The parish I attend has a Catholic school. At the Saturday evening Mass, one of the staff members (not a teacher but someone fairly prominent in the school) and her family is almost always there and always leaves right from Communion.

I know, I know, I shouldn’t judge and there may be a legitimate reason (sick family member, the call for the heart transplant just came in (again 😉 ), but from what little I can know, it is just a bad habit. Not only is she cheating herself and her teenage-and-above children of the full liturgy but I wonder if she is add that much more fuel to the fire of those who think, “See? She’s leaving Mass early again and she works for the school. It’s not so bad if I do it too.”

I do pray for her and her family and I have held my tongue and tried to remove the plank(s;) ) from my eye first, but I rather feel that (pardon the cliche) “God is putting it on my heart” to say something. Is there a leaflet, an article or just a kind, charitiable thing to say or do in this case.

§ §

PROBLEM STATEMENT:
Write the next part of the post about a school staff member who leaves Mass right after Communion, starting after its last sentence.

[Collected data]
§ §

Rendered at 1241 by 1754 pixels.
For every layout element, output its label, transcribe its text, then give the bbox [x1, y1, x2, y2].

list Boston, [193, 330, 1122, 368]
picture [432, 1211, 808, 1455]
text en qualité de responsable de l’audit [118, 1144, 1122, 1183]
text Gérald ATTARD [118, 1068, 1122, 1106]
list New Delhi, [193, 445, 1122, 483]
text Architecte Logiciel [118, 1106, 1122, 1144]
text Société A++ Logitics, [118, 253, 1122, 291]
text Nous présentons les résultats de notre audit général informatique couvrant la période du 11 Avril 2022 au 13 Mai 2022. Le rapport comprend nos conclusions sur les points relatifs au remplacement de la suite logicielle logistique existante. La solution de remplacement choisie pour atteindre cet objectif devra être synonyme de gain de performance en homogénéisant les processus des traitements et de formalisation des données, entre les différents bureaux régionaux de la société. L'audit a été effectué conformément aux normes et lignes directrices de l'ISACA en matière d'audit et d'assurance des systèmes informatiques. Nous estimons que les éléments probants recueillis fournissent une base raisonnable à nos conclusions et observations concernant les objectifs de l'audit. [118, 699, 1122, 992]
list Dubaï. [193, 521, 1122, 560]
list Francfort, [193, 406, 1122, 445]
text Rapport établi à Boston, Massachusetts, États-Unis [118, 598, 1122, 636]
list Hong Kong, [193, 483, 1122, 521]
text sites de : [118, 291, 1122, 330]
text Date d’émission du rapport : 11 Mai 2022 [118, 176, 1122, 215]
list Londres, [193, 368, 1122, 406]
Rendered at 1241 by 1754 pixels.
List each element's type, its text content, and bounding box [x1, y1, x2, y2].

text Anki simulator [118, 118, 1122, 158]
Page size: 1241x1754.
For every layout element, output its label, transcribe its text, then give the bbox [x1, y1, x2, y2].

§ §

THE REPLY:
Thanks in advance for the help. God bless you and yours
 
I don’t think that there is anything that you can say. Some of the nicewst people continue to do it even after the subject is addressed from the pulpit. I would just pray that the Lord enlighten them as to the significance of the Mass and what it is that they are missing out on. It bugs me too, but then I realize that I am allowing myself to be drawn away from the One I should be spending my time with to focus on someone else’s splinter. 🤷
 
We have a very prominent TV news personality who always leaves mass early. The reason is that he wants to get home and not get stuck talking to people who would obviously want to approach him after Mass. He often goes with his family and I guess he also is saving them from having to stand around. Also he could be controversial at times and I guess would like to avoid an argument right after he receives communion.
 
Hi:

The parish I attend has a Catholic school. At the Saturday evening Mass, one of the staff members (not a teacher but someone fairly prominent in the school) and her family is almost always there and always leaves right from Communion.

I know, I know, I shouldn’t judge and there may be a legitimate reason (sick family member, the call for the heart transplant just came in (again 😉 ), but from what little I can know, it is just a bad habit. Not only is she cheating herself and her teenage-and-above children of the full liturgy but I wonder if she is add that much more fuel to the fire of those who think, “See? She’s leaving Mass early again and she works for the school. It’s not so bad if I do it too.”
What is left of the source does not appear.